● **Data for this task**
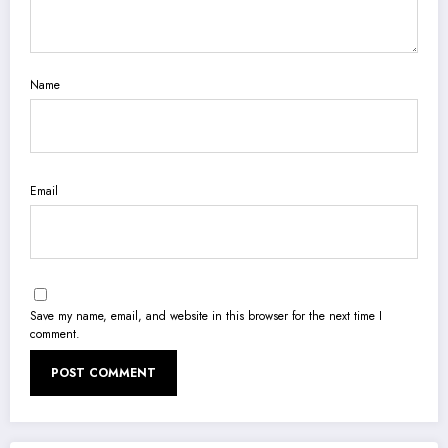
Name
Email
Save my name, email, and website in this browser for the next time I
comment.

---

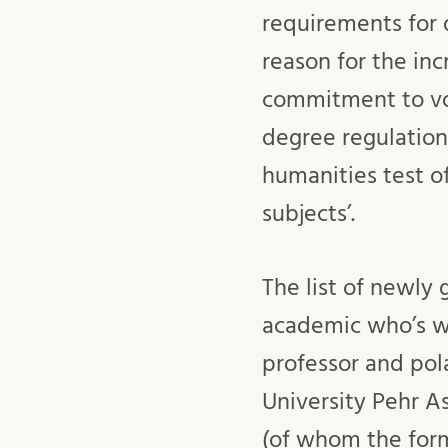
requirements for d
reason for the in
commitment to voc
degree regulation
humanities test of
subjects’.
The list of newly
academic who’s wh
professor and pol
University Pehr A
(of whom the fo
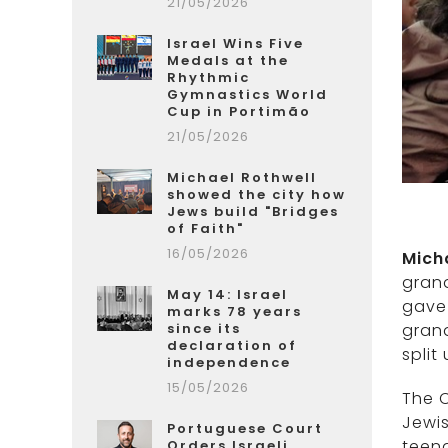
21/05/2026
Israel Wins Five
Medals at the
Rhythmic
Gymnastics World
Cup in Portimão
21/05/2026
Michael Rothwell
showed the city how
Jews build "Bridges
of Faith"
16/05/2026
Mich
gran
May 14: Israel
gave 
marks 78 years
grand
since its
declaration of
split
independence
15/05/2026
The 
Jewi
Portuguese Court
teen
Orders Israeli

● **Exercise goal**
Write down exactly what the lines above say, from the line holding "requirements for d" through the line holding "May 14: Israel", and nothing more. Do not copy the pictures.

● **Response**
requirements for d
reason for the in
commitment to voc
degree regulation
humanities test of
subjects’.
The list of newly
academic who’s wh
professor and pol
University Pehr A
(of whom the fo
21/05/2026
Israel Wins Five
Medals at the
Rhythmic
Gymnastics World
Cup in Portimão
21/05/2026
Michael Rothwell
showed the city how
Jews build "Bridges
of Faith"
16/05/2026
Mich
gran
May 14: Israel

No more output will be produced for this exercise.